MC Beaton’s victim is an over-zealous Health and Safety officer who orders a crackdown on everything from wooden shelves to toy money

Christmas in the countryside is hard to beat. But when that countryside is the Cotswold hills then there’s no contest. I love spending the holiday at home on the farm, and checking the livestock first thing on Christmas morning is a wonderful way to start the big day. It’s not unusual to wake up on the 25th to a severe frost or even a light dusting of snow high up on the hills here. It adds a really festive touch.

The short days of December mean that once dusk starts to dim the views across the landscape, there’s a good excuse to curl up by the fire with a good book. Although Dickens and Hans Christian Andersen are firm favourites, I think stories which are set locally really suit the festive mood. So I’ve been asking friends and doing some homework on the way Christmas in the Cotswolds has been portrayed over the years.

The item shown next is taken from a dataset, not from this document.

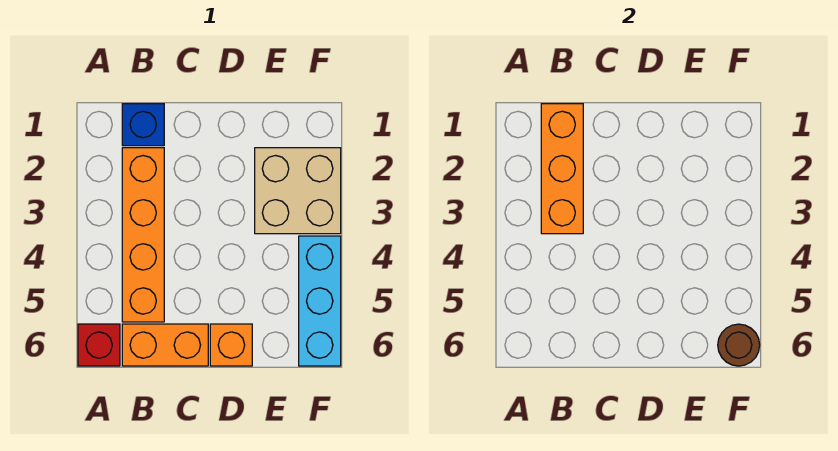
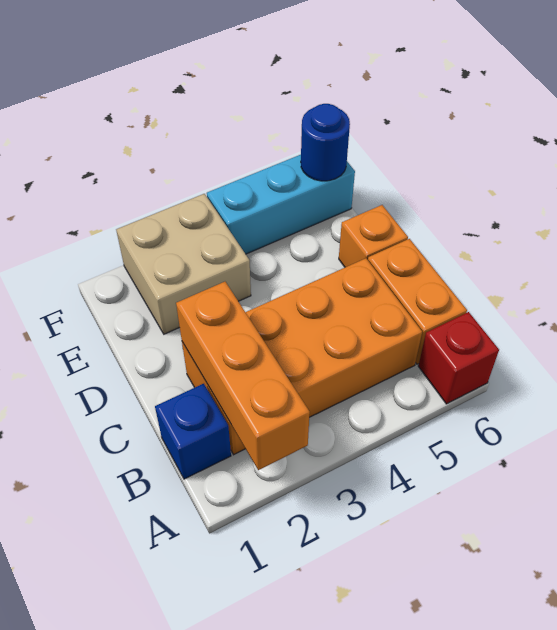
orange brick B1:B3 level 2 -> orange brick A2:C2 level 2
orange brick B2:B5 level 1 -> orange brick B2:C5 level 1
brown round brick F6 level 2 -> blue round brick F6 level 2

I suppose the most famous are Laurie Lee’s memories of carol singing in the Slad valley in Cider with Rosie. It conjures up images of crisp December nights, twinkling lights and the Christmassy smell of roast apples and hot mince pies. It’s so beautifully written. It’s a section of the book which is regularly read aloud at Christmas concerts throughout the county and it always goes down a treat. But Laurie Lee isn’t the only author who has created visions of yuletide in Gloucestershire.

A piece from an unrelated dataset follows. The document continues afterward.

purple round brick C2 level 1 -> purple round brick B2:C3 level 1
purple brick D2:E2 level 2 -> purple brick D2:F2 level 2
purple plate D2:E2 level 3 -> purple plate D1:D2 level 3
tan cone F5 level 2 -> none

A Cotswold Village is a wonderful and evocative glance back at a bygone world. Written by a talented cricketer, J Arthur Gibbs, it was published way back in 1898 and depicts life in the hamlet of Ablington, near Bibury, in the closing years of the Victorian era. Gibbs describes one Christmas Day that was so warm and mild that the sunshine and the call of the birds made him imagine that it was April. The air was so still that he could hear the Christmas bells ringing two miles away in the village of Barnsley. He paints a vivid picture of the countryside around him with bleating lambs in the meadow, a pair of fantail pigeons ‘of the purest white’ and the sound of a great brown trout splashing about in the stream. As he describes them, you can almost hear the caw of the rooks, the cry of the plover and the scratching of a one-legged cock pheasant which comes up to his feet and takes bread from his hand.

The festive period always has us reaching for scare stories and murder mysteries. I’m not sure why the season of goodwill encourages the reading of grim and gruesome tales but it’s a tradition that’s here to stay. So if you like a fright with your figgy pudding, there are a couple of current authors who are happy to oblige.

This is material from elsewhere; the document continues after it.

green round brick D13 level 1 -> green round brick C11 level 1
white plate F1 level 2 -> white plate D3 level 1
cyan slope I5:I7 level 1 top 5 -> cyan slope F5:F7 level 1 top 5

The Agatha Raisin mysteries by MC Beaton are based in the fictitious Cotswold village of Carsely and one of them features a Christmas murder. The victim is an over-zealous Health and Safety Officer who annoys the locals when he orders a Christmas crackdown on everything from wooden shelves (splinter risk) to toy money (counterfeit banknotes). But he goes too far when he bans the annual Christmas tree from being put up on the church tower.

An altogether more serious range of books are the Cotswold mysteries by Rebecca Tope. This time the locations are real and all the stories feature an unfortunate house sitter called Thea Osborne who seems to attract misfortune. The hamlet of Hampnett, near Northleach, in the depths of midwinter, is the setting for Fear in the Cotswolds; as the weather becomes more extreme, Thea discovers a dead man lying in a snow-covered field. Gripping stuff, especially when you know the places involved. But if tradition is your thing, then J Arthur Gibbs summed up the festive season in the Cotswolds perfectly when he wrote: “Christmas is Christmas still, in the heart of old England”.